• Exercise instructions
Quote the listing word for word from its first line down to and including the line that contains "Perayaan Budaya Sunda", leaving out the pictures.

• Exercise inputs
══════════
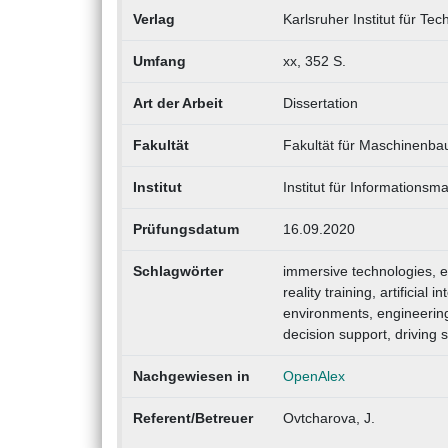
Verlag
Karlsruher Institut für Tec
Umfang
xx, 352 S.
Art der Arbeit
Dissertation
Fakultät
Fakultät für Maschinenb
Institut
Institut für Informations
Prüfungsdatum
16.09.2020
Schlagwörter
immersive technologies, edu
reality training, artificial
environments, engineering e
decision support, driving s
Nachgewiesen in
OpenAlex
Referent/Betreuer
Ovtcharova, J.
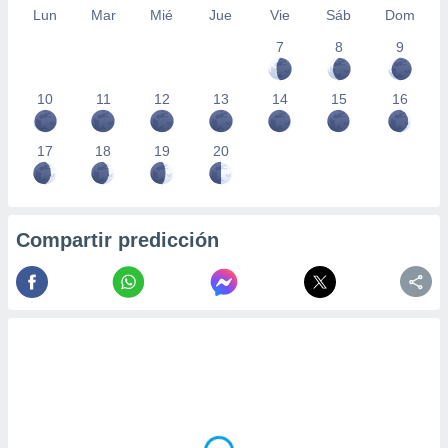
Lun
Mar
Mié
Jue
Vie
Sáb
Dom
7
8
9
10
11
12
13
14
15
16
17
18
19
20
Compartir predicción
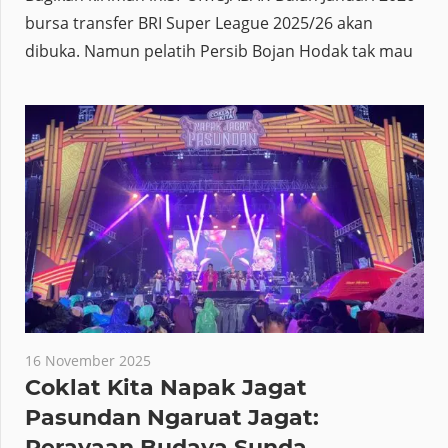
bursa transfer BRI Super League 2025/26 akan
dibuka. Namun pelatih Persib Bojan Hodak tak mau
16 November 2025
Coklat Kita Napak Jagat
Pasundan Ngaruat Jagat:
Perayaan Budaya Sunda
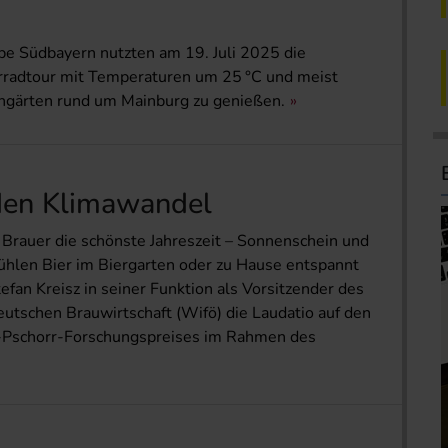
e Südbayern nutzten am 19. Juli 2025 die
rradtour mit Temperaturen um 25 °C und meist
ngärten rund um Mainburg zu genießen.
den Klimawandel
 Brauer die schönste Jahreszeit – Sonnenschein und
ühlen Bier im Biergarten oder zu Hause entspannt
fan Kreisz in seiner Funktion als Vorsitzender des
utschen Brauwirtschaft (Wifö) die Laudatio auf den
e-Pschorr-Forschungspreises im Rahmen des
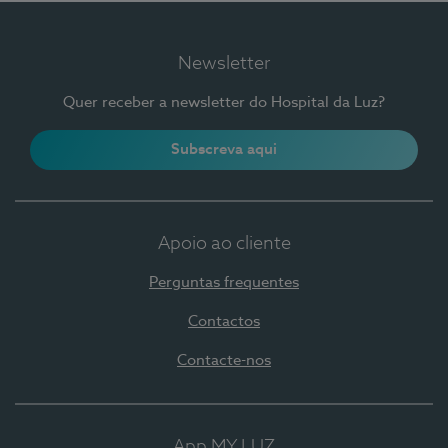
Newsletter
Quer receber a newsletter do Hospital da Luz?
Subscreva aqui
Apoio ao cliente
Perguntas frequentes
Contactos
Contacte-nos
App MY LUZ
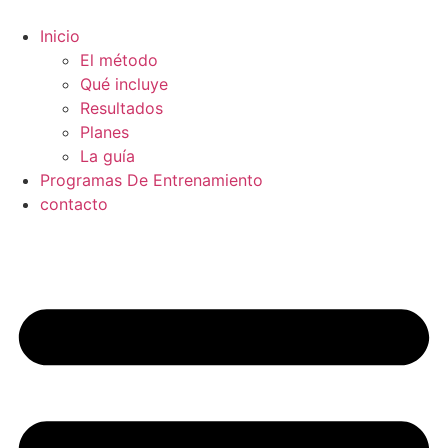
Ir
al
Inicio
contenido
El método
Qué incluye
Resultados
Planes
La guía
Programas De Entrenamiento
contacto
══════════
• Answer to this exercise
Verlag
Karlsruher Institut für Tec
Umfang
xx, 352 S.
Art der Arbeit
Dissertation
Fakultät
Fakultät für Maschinenb
Institut
Institut für Informations
Prüfungsdatum
16.09.2020
Schlagwörter
immersive technologies, edu
reality training, artificial
environments, engineering e
decision support, driving s
Nachgewiesen in
OpenAlex
Referent/Betreuer
Ovtcharova, J.
Lun
Mar
Mié
Jue
Vie
Sáb
Dom
7
8
9
10
11
12
13
14
15
16
17
18
19
20
Compartir predicción
bursa transfer BRI Super League 2025/26 akan
dibuka. Namun pelatih Persib Bojan Hodak tak mau
16 November 2025
Coklat Kita Napak Jagat
Pasundan Ngaruat Jagat:
Perayaan Budaya Sunda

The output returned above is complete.